- How to complete this task -
Repeat each record exactly as written, and drop any images.

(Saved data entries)
• • •

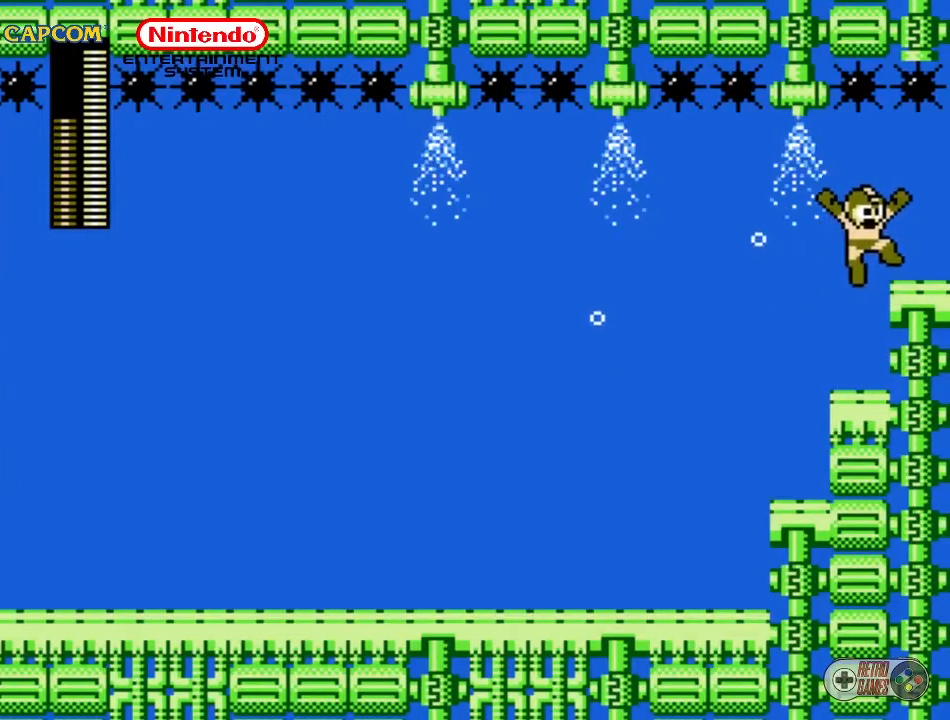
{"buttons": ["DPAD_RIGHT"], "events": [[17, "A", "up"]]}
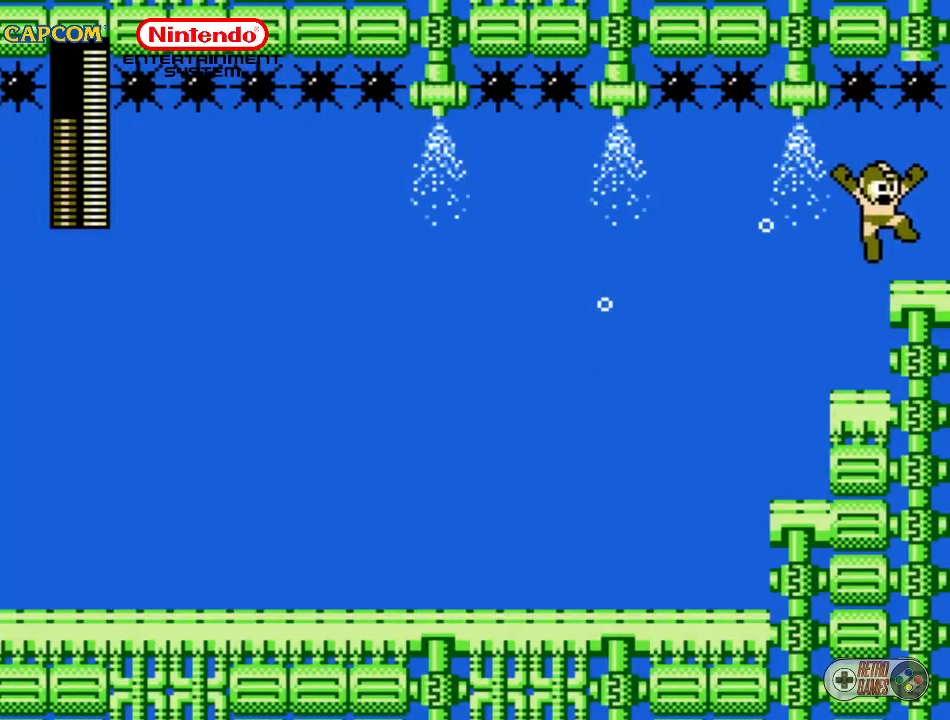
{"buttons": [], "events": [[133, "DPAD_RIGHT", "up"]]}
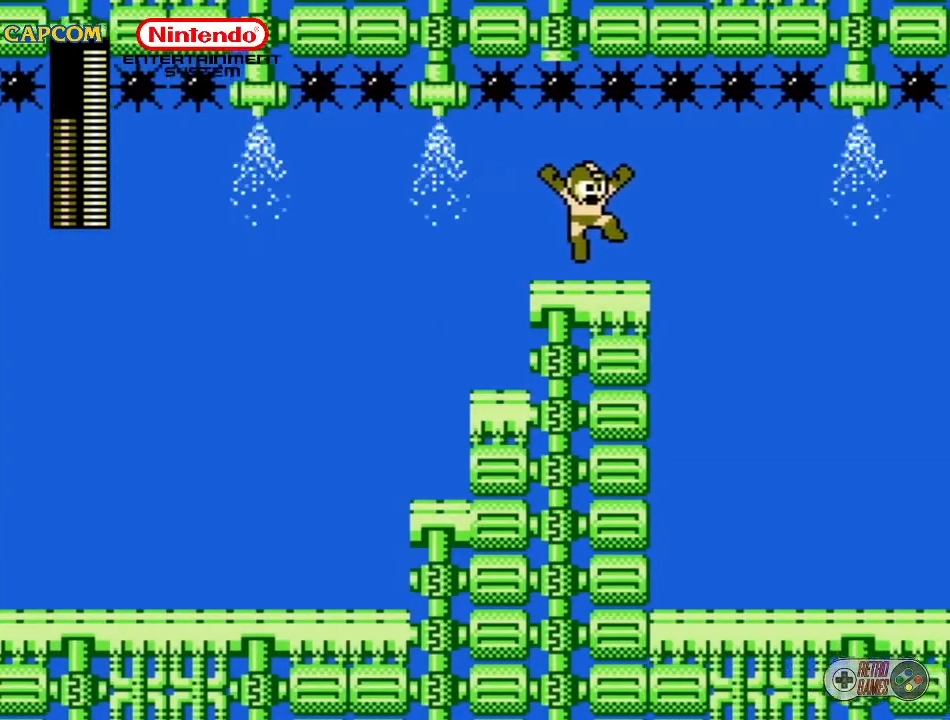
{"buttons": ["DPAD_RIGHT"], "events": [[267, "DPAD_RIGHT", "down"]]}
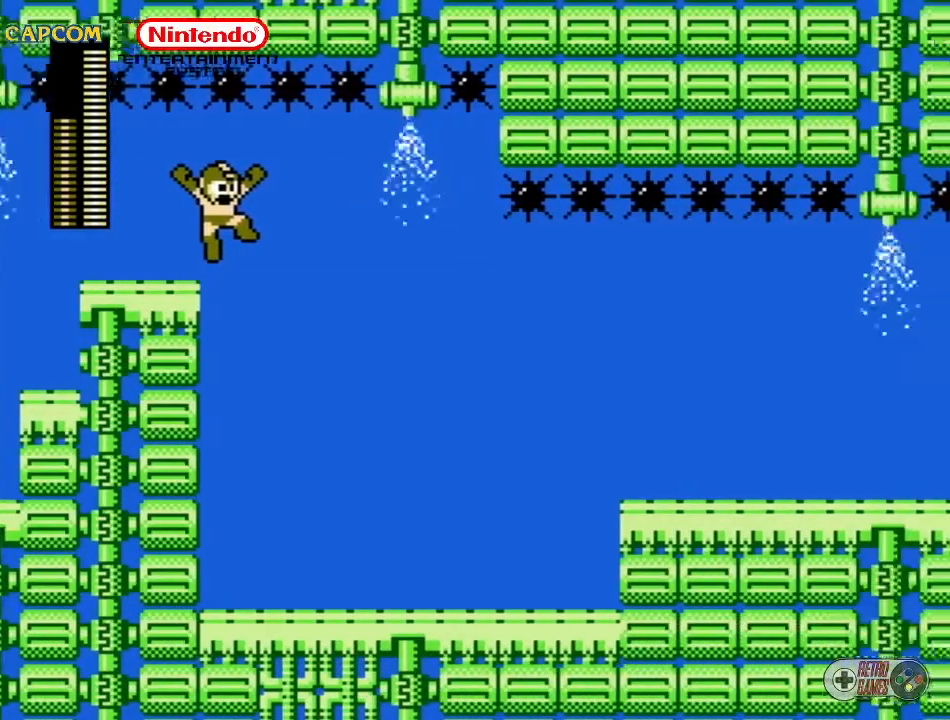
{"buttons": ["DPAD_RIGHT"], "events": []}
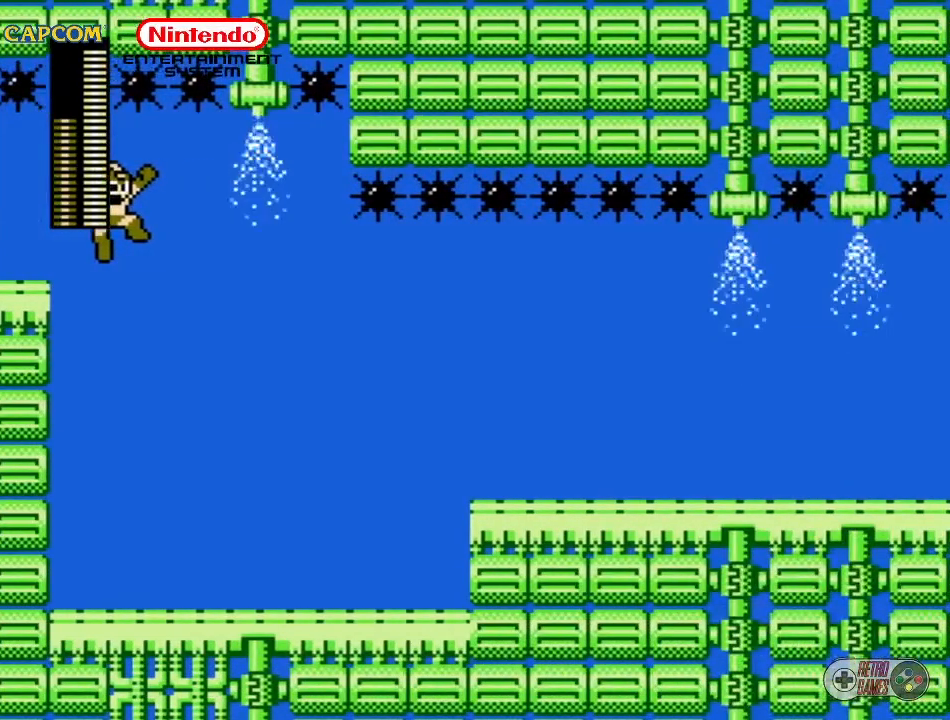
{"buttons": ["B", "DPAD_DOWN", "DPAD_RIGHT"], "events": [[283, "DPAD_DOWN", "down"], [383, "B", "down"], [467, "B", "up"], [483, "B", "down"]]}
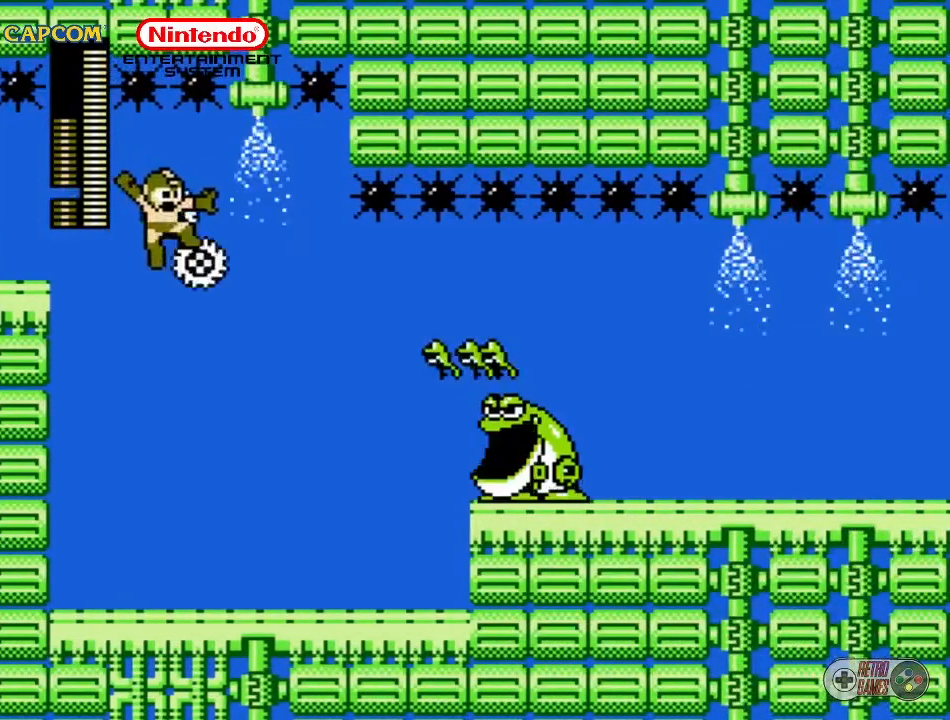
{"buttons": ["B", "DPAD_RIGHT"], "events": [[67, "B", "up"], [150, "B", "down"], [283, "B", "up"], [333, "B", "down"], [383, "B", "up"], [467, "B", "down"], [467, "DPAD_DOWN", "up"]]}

• • •

- Result for this exercise -
{"buttons": ["DPAD_RIGHT"], "events": [[17, "A", "up"]]}
{"buttons": [], "events": [[133, "DPAD_RIGHT", "up"]]}
{"buttons": ["DPAD_RIGHT"], "events": [[267, "DPAD_RIGHT", "down"]]}
{"buttons": ["DPAD_RIGHT"], "events": []}
{"buttons": ["B", "DPAD_DOWN", "DPAD_RIGHT"], "events": [[283, "DPAD_DOWN", "down"], [383, "B", "down"], [467, "B", "up"], [483, "B", "down"]]}
{"buttons": ["B", "DPAD_RIGHT"], "events": [[67, "B", "up"], [150, "B", "down"], [283, "B", "up"], [333, "B", "down"], [383, "B", "up"], [467, "B", "down"], [467, "DPAD_DOWN", "up"]]}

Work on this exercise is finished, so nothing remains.